A federal judge in Hawaii has blocked what would have been a 90-day ban on travel to the United States from six majority-Muslim countries: Iran, Libya, Somalia, Sudan, Syria, and Yemen:
It is the policy of the United States to protect its citizens from terrorist attacks, including those committed by foreign nationals. The screening and vetting protocols and procedures associated with the visa-issuance process and the United States Refugee Admissions Program (USRAP) play a crucial role in detecting foreign nationals who may commit, aid, or support acts of terrorism and in preventing those individuals from entering the United States.
It would have also affected refugees attempting to enter the U.S., blocking travel to the country for 120 days, and ended a Syria refugee program entirely.
On 15 March 2017, U.S. District Judge Derrick Watson called the Trump administration's argument that the ban was a matter of national security "questionable":
Hawaii is one of several US states trying to stop the ban.
The order would have placed a 90-day ban on people from six mainly Muslim nations and a 120-day ban on refugees.
President Trump said it would stop terrorists from entering the US but critics say it is discriminatory.
This is the second time that the United States has attempted to push through a ban on travel from specific countries. The first, issued on 27 January 2017, affected seven countries (the six named in this iteration of the ban, plus Iraq) and wreaked havoc in airports worldwide:
After a federal court in Seattle issued a broad injunction against the policy, Mr. Trump removed major provisions and reissued the order. The new version exempted key groups, like green card and visa holders, and dropped the section that would have given Christians special treatment.

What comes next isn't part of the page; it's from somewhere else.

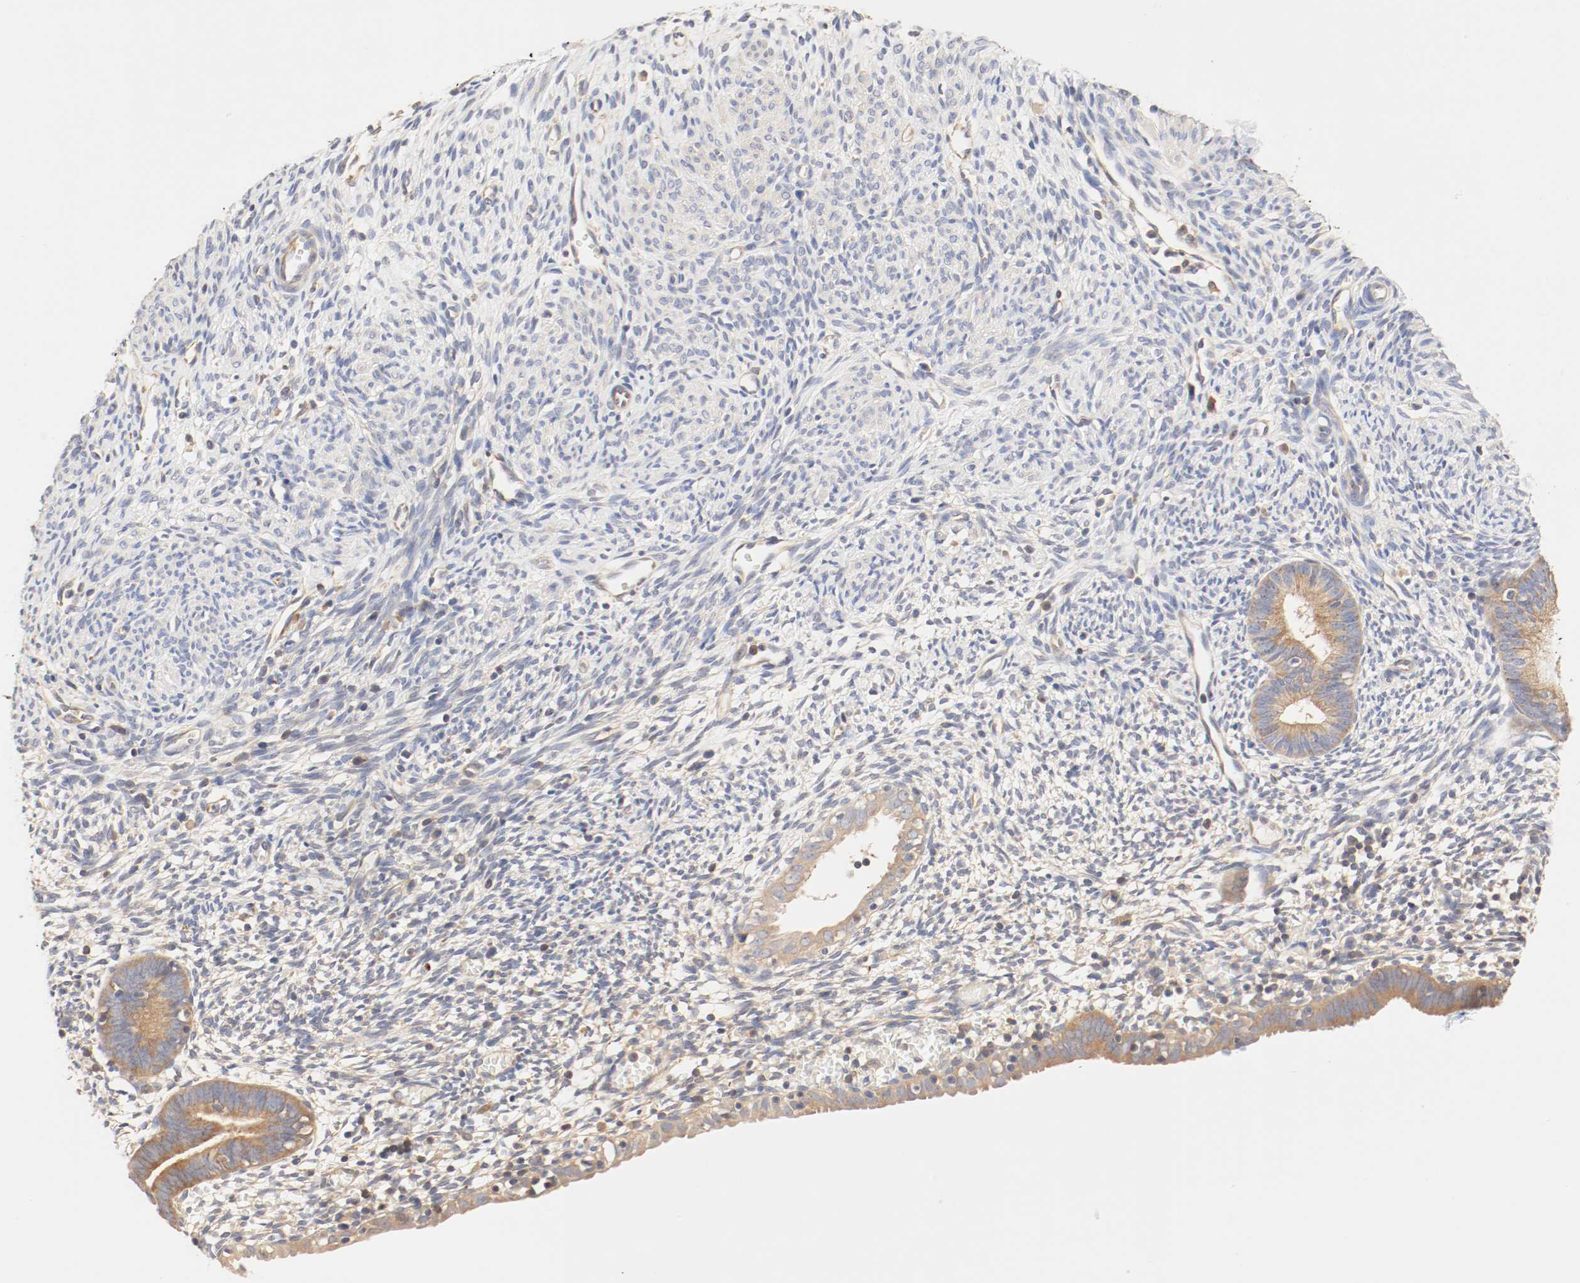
{"staining": {"intensity": "weak", "quantity": "25%-75%", "location": "cytoplasmic/membranous"}, "tissue": "endometrium", "cell_type": "Cells in endometrial stroma", "image_type": "normal", "snomed": [{"axis": "morphology", "description": "Normal tissue, NOS"}, {"axis": "morphology", "description": "Atrophy, NOS"}, {"axis": "topography", "description": "Uterus"}, {"axis": "topography", "description": "Endometrium"}], "caption": "An immunohistochemistry image of normal tissue is shown. Protein staining in brown labels weak cytoplasmic/membranous positivity in endometrium within cells in endometrial stroma.", "gene": "GIT1", "patient": {"sex": "female", "age": 68}}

Mr. Trump also removed Iraq from the list of countries covered by the ban after the Pentagon expressed worry that it would damage the United States’ relationship with the Iraqi government in the fight against the Islamic State.
Judge Watson said that the order violated the religious establishment clause of the U.S. Constitution, and that an order discriminating against some Muslims is just as legally specious as one that discriminates against them all:
Watson issued his 43-page ruling early this afternoon after hearing arguments from both sides this morning. He said the state “preliminarily demonstrated” that its universities will suffer monetary damages and intangible harms and the state’s economy is likely to suffer a loss of revenue due to a decline in tourism because of the order.

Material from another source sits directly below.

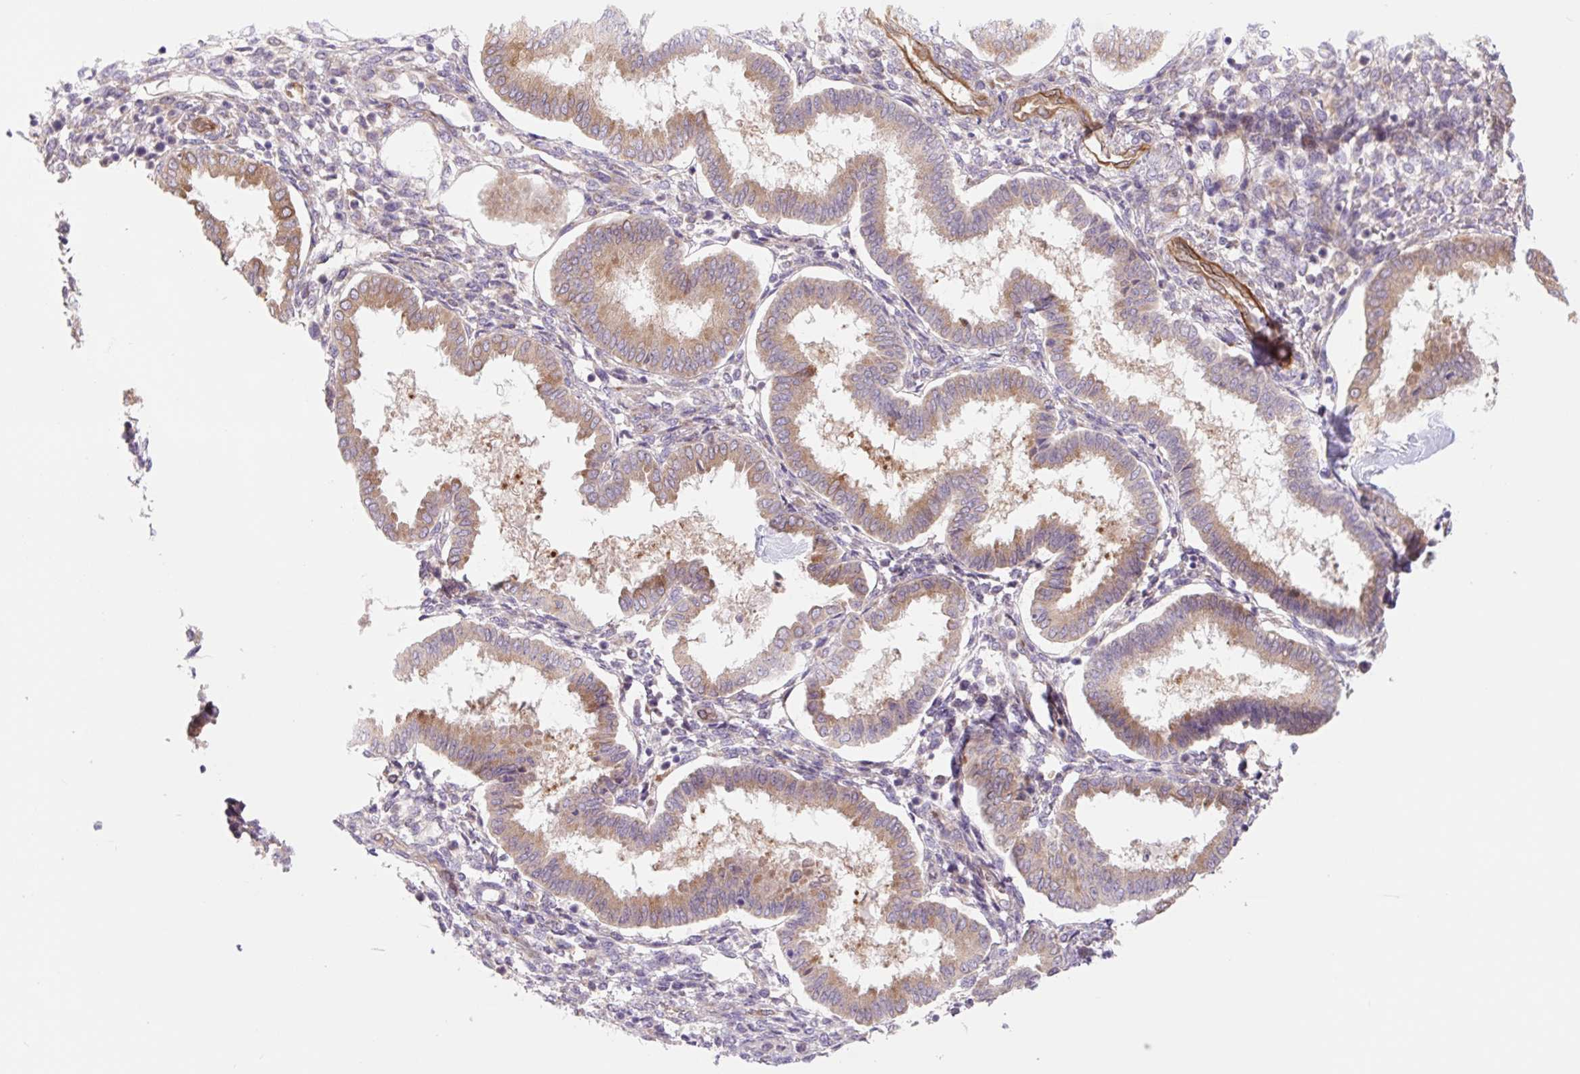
{"staining": {"intensity": "moderate", "quantity": "<25%", "location": "cytoplasmic/membranous"}, "tissue": "endometrium", "cell_type": "Cells in endometrial stroma", "image_type": "normal", "snomed": [{"axis": "morphology", "description": "Normal tissue, NOS"}, {"axis": "topography", "description": "Endometrium"}], "caption": "Endometrium stained with IHC shows moderate cytoplasmic/membranous positivity in approximately <25% of cells in endometrial stroma. Immunohistochemistry stains the protein in brown and the nuclei are stained blue.", "gene": "PLA2G4A", "patient": {"sex": "female", "age": 24}}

Watson, who was appointed to the court by former President Barack Obama, said he intends to set an expedited hearing to determine whether the temporary restraining order should be extended.
The National Immigration Law Center's executive director, Marielena Hincapié, issued the a statement about the ruling:
Trump's discriminatory Muslim and refugee ban, in any iteration, is a clear example of how this administration uses the politics of fear and hate to enact its xenophobic agenda. The courts and the country saw through this effort, which has been roundly rejected over and over. It’s clear that no amount of tweaking will undo the discriminatory intent behind this policy. Today's decision is a victory for the rule of law and reminder that no one – not even the president – is above the Constitution.
Hawaii was the first state to challenge the second travel hold.